The information set forth under Item 1.01 above related to the termination of the Senior Bank Facility and the Junior Facility is incorporated herein by reference.
Item 2.03. Creation of a Direct Financial Obligation or an Obligation under an Off-Balance Sheet Arrangement of a Registrant.
The information set forth under Item 1.01 above related to the Credit Agreement and the Loans is incorporated herein by reference.
Item 8.01. Other Events.
In connection with the Offering, the Company is filing a legal opinion relating to the issued Shares.

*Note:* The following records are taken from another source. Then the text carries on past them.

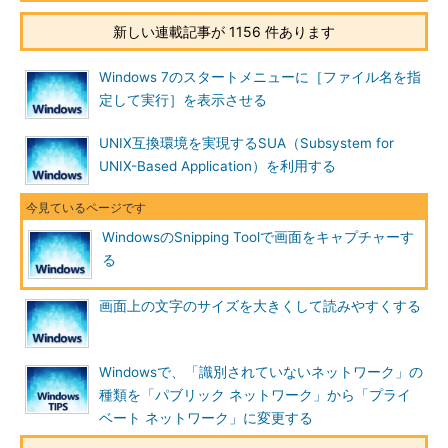
Snipping Toolを起動すると、［Snipping Tool］
ウィンドウが開くとともに、デスクトップ全体が
新しい連載記事が 1156 件あります
白っぽくなる（半透明の白色がオーバーレイ表示
される）。
Windows 7のスタートメニューに［ファイル名を指
（1）
［Snipping Tool］ウィンドウが［新規作
定して実行］を表示させる
成］ボタンが押された状態で開く。ここで［Esc］
キーを押すか、［新規作成］／［キャンセル］ボ
タンを押すと、Snipping Toolが非アクティブにな
UNIX互換環境を実現するSUA（Subsystem for
る。
UNIX-Based Application）を利用する
（2）
Snipping Toolがアクティブな場合、デス
クトップ全体がこのように白っぽくなる。
WindowsのSnipping Toolで画面をキャプチャーす
具体的にはキャプチャーしたい領域の一方の角にマウス・カー
る
ソル（「＋」カーソル）を移動し、そこで左クリックしたまま領
域の対角にマウス・カーソルをドラッグする。選択されている領
画面上の文字のサイズを大きくして読みやすくする
域は、白っぽさが取れて、正常な色になる。キャプチャーしたい
領域が選択できたら、左クリックを外せば、切り取った領域が自
動的にクリップボードとSnipping Toolのウィンドウ（マークアッ
Windowsで、「識別されていないネットワーク」の
プ・ウィンドウ）にコピーされる。あとは、クリップボード内の
種類を「パブリック ネットワーク」から「プライ
画像データをペイント・ツールなどに貼り付けてもよいし、
ベート ネットワーク」に変更する
Snipping Toolのマークアップ・ウィンドウ内で線などを描き込ん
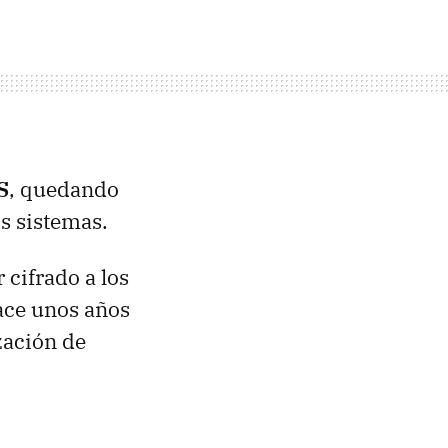
S
, quedando
s sistemas.
 cifrado a los
hace unos años
zación de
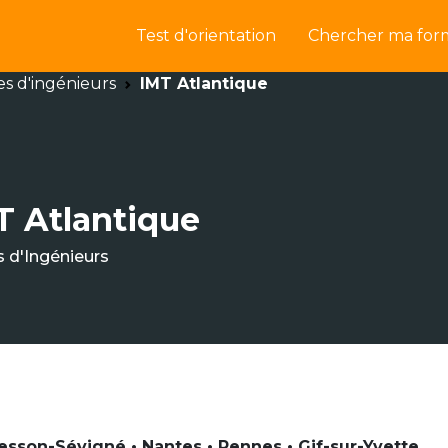
Test d'orientation
Chercher ma for
es d'ingénieurs
IMT Atlantique
T Atlantique
s d'Ingénieurs
Cesson-Sévigné • Nantes • Rennes • Gif-sur-Yvette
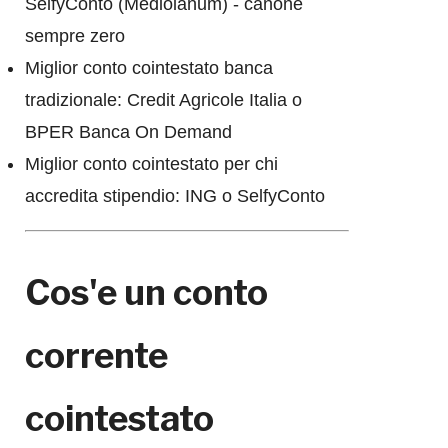
SelfyConto (Mediolanum) - canone
sempre zero
Miglior conto cointestato banca
tradizionale: Credit Agricole Italia o
BPER Banca On Demand
Miglior conto cointestato per chi
accredita stipendio: ING o SelfyConto
Cos'e un conto
corrente
cointestato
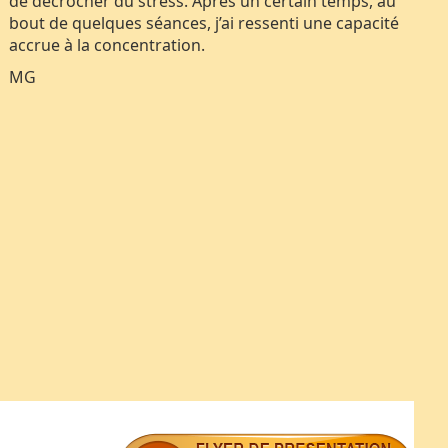
de décrocher du stress. Après un certain temps, au
bout de quelques séances, j’ai ressenti une capacité
accrue à la concentration.
MG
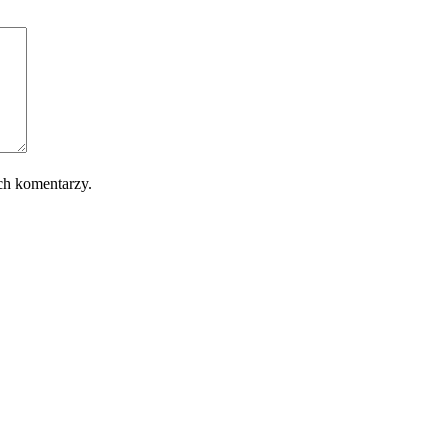
ch komentarzy.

A copy of the opinion is filed as Exhibit 5.1 to this Current Report on Form 8-K.
Item 9.01. Financial Statements and Exhibits.
(d) Exhibits:
5.1   Opinion of Woodburn and Wedge regarding the legality of the issued Shares.
 
10.1   Common Stock Purchase Agreement, dated as of August 16, 2010, by and between Endeavour International Corporation and Cyan Partners, LP.

 


 

Endeavour International Corporation
 
SIGNATURES
Pursuant to the requirements of the Securities Exchange Act of 1934, the registrant has duly caused this report to be signed on its behalf by the undersigned hereunto duly authorized.
         
  Endeavour International Corporation
 
 
  By:   /s/ Robert L. Thompson    
    Robert L. Thompson   
    Chief Accounting Officer   
 
Date: August 20, 2010

 


 

Endeavour International Corporation
Exhibit Index
     
5.1
  Opinion of Woodburn and Wedge regarding the legality of the issued Shares.
 
   
10.1
  Common Stock Purchase Agreement, dated as of August 16, 2010, by and between Endeavour International Corporation and Cyan Partners, LP.